A ideologia tem esse poder: enfeitiça.
A maior e mais qualificada universidade brasileira é estadual: A Universidade de São Paulo (USP). A Unicamp (Universidade de Campinas), outra potência acadêmica nacional, também é estadual. Por que pode funcionar em São Paulo e não no Rio Grande do Sul? Paulistas e gaúchos têm muitas coisas em comum. Comemoram, por exemplo, revoluções que perderam, a Revolução Constitucionalista de 1932 e a Revolução Farroupilha de 1835-1845. Getúlio Vargas é figura central para ambos. Os paulistas odeiam Getúlio; os gaúchos, amam. A USP foi criada na época de Getúlio. O inimigo das comparações e defensor das privatizações recorrerá ao seu argumento de bolso: “Os tempos são outros”. Tradução: o tempo de criar universidades estaduais teria ficado para trás. Bom Estado seria o que gasta pouco, mesmo economizando em serviços. A UERGS, com todas as suas dificuldades, tem prestado bons serviços.
Ocupa um espaço que ninguém cobiça.
O bravo Lorde Tackeray tinha outra máxima: nunca é de menos criar e manter universidades. Agora percebo a razão de ter me lembrado da sua mínima. Uma universidade pública frágil e recente deve ser protegida do argumento falacioso mais letal usado por seus inimigos mais encardidos: não se investe suficientemente no ensino básico. É só uma forma ardilosa de tentar enganar a faxineira jogando para baixo do tapete o que ela nunca mais conseguirá limpar. Se a faxineira não estiver atenta, os privatistas xiitas ideologizados transformam a sociedade numa imensa Baía da Guanabara. O indivíduo ideológico tem uma tara: a neutralidade. Equilibrar universidades públicas e privadas é um bom modelo.

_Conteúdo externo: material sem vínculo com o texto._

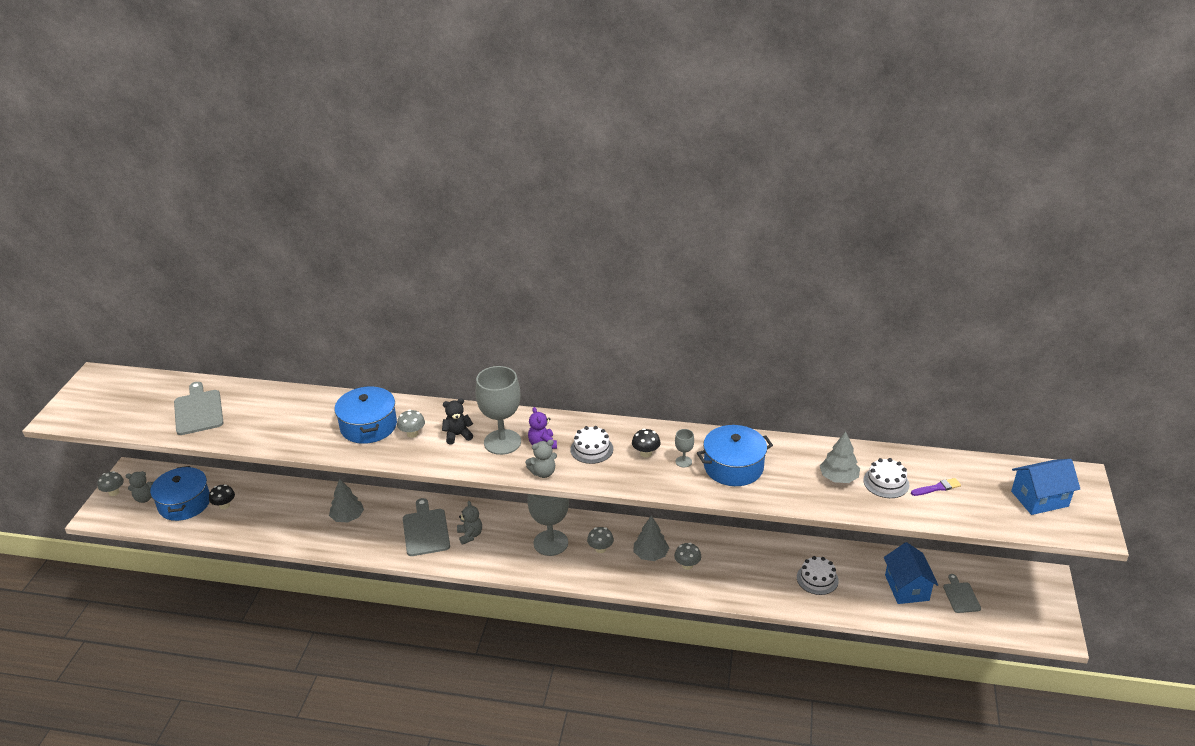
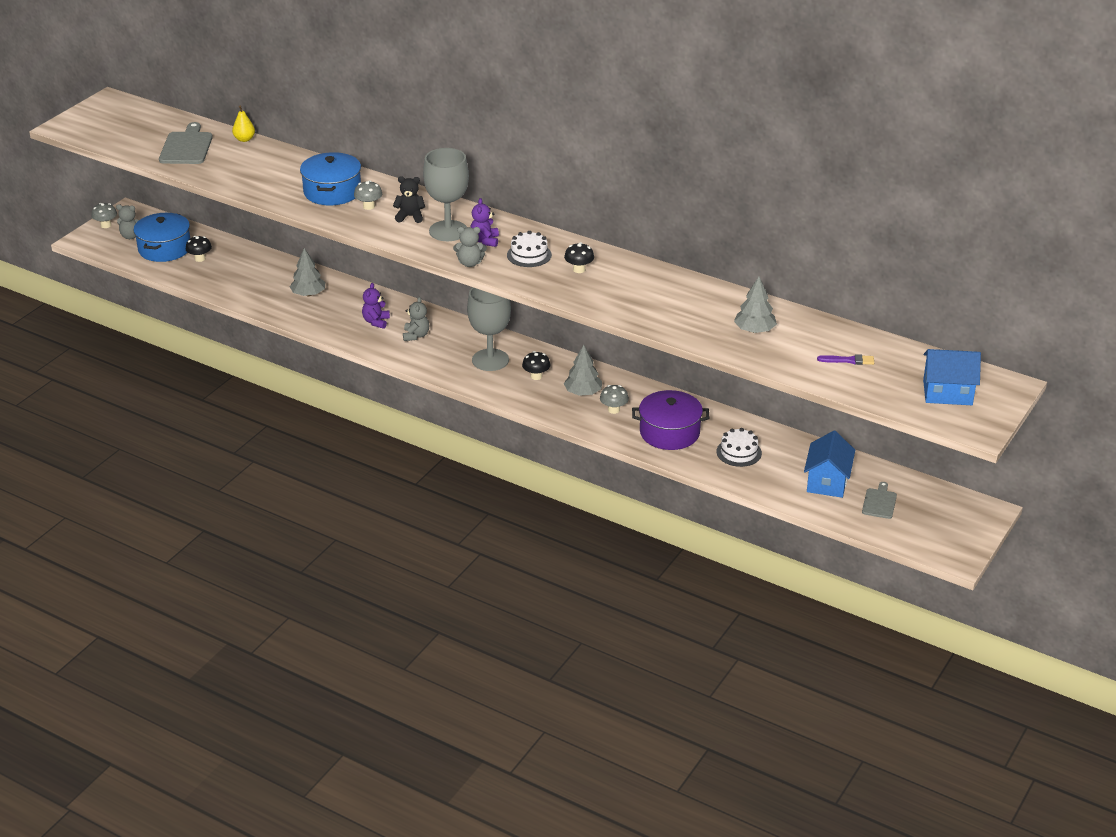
camera: 20 degrees right, 0 degrees up
(253, 389) = (244, 139): none -> yellow pear
(426, 530) = (376, 322): grey cutting board -> purple teddy bear
(600, 549) = (536, 376): grey mushroom -> black mushroom
(683, 461) = (610, 284): grey goblet -> none
(733, 467) = (656, 299): blue pot -> none
(748, 575) = (669, 432): none -> purple pot
(886, 482) = (799, 345): white cake -> none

O Brasil tem avançado nessa arquitetura complexa. Universidade não dá gastos. É investimento.
A UERGS é um investimento que está sempre na mira de alguns. Compará-la ao Tribunal Militar é quase uma falta de educação. Lorde Tackeray ficava mais espantado com os lucros dos bancos. Achava que era preciso tomar alguma medida em relação a isso. Falava sozinho. A UERGS poderia ser mantida com doações obrigatórias do Itaú.
Seria uma mínima contrapartida aos seus lucros máximos e exorbitantes. Não?
Não iria faltar para esses pobres banqueiros?